──────── Task inputs ────────

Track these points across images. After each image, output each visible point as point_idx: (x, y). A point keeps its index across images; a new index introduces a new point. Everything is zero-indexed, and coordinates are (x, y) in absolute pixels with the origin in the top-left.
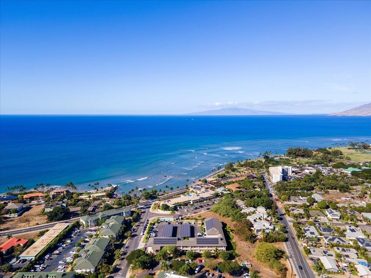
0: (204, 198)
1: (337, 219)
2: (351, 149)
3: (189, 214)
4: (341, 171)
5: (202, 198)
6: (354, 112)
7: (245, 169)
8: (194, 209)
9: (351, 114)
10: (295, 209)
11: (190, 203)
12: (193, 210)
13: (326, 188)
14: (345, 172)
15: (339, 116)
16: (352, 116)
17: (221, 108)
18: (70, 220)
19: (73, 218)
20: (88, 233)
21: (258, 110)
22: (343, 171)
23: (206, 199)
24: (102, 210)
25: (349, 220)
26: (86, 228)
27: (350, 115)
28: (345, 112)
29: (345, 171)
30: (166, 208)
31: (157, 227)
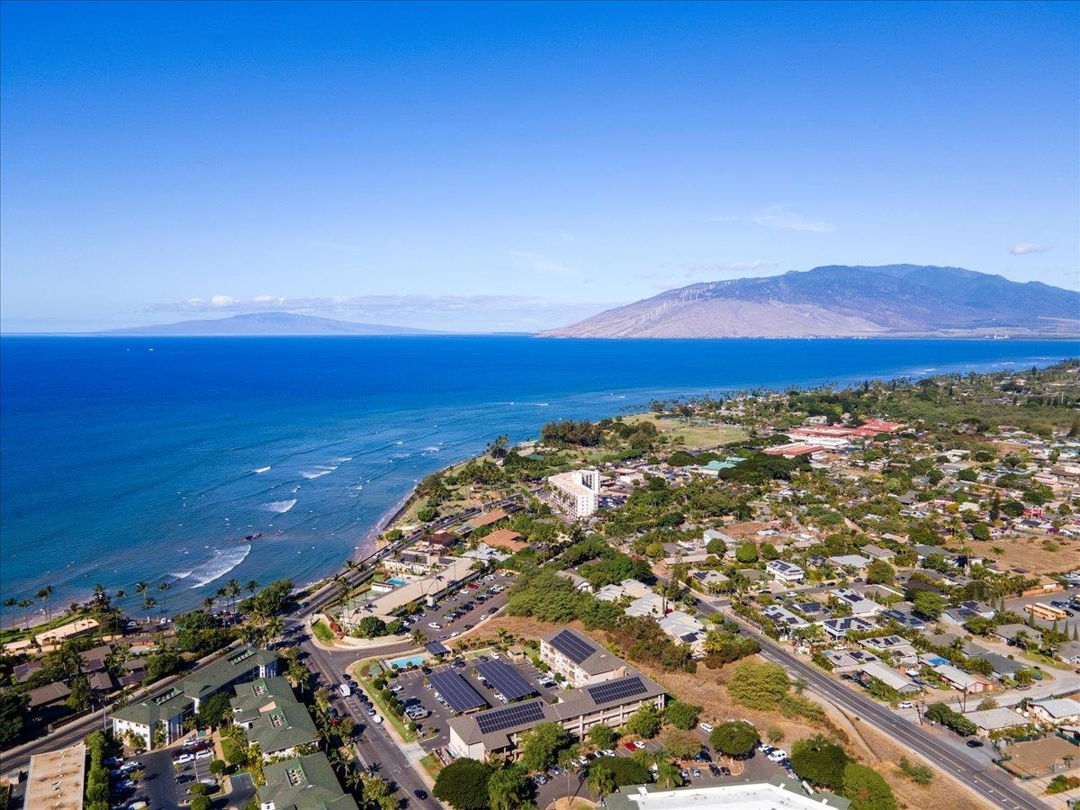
0: (458, 582)
1: (799, 581)
2: (663, 419)
3: (454, 634)
4: (696, 471)
5: (454, 583)
6: (588, 328)
7: (472, 489)
8: (455, 617)
9: (585, 333)
10: (707, 573)
11: (426, 601)
12: (453, 621)
13: (710, 513)
14: (705, 472)
15: (561, 337)
16: (587, 339)
17: (232, 314)
18: (50, 735)
19: (55, 727)
20: (181, 761)
21: (349, 321)
22: (700, 472)
23: (461, 583)
24: (150, 678)
25: (824, 578)
26: (153, 748)
27: (584, 336)
28: (572, 327)
29: (703, 470)
30: (375, 628)
31: (402, 689)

────────

- What is expected
Reproduce the data above word for word, omitting the pictures.

- Answer to this task
Track these points across images. After each image, output each visible point as point_idx: (x, y). A point keeps its index across images; a new index introduces a new point. Everything is zero-indexed, and coordinates are (x, y) in absolute pixels with the origin in the top-left.
0: (204, 198)
1: (337, 219)
2: (351, 149)
3: (189, 214)
4: (341, 171)
5: (202, 198)
6: (354, 112)
7: (245, 169)
8: (194, 209)
9: (351, 114)
10: (295, 209)
11: (190, 203)
12: (193, 210)
13: (326, 188)
14: (345, 172)
15: (339, 116)
16: (352, 116)
17: (221, 108)
18: (70, 220)
19: (73, 218)
20: (88, 233)
21: (258, 110)
22: (343, 171)
23: (206, 199)
24: (102, 210)
25: (349, 220)
26: (86, 228)
27: (350, 115)
28: (345, 112)
29: (345, 171)
30: (166, 208)
31: (157, 227)
0: (458, 582)
1: (799, 581)
2: (663, 419)
3: (454, 634)
4: (696, 471)
5: (454, 583)
6: (588, 328)
7: (472, 489)
8: (455, 617)
9: (585, 333)
10: (707, 573)
11: (426, 601)
12: (453, 621)
13: (710, 513)
14: (705, 472)
15: (561, 337)
16: (587, 339)
17: (232, 314)
18: (50, 735)
19: (55, 727)
20: (181, 761)
21: (349, 321)
22: (700, 472)
23: (461, 583)
24: (150, 678)
25: (824, 578)
26: (153, 748)
27: (584, 336)
28: (572, 327)
29: (703, 470)
30: (375, 628)
31: (402, 689)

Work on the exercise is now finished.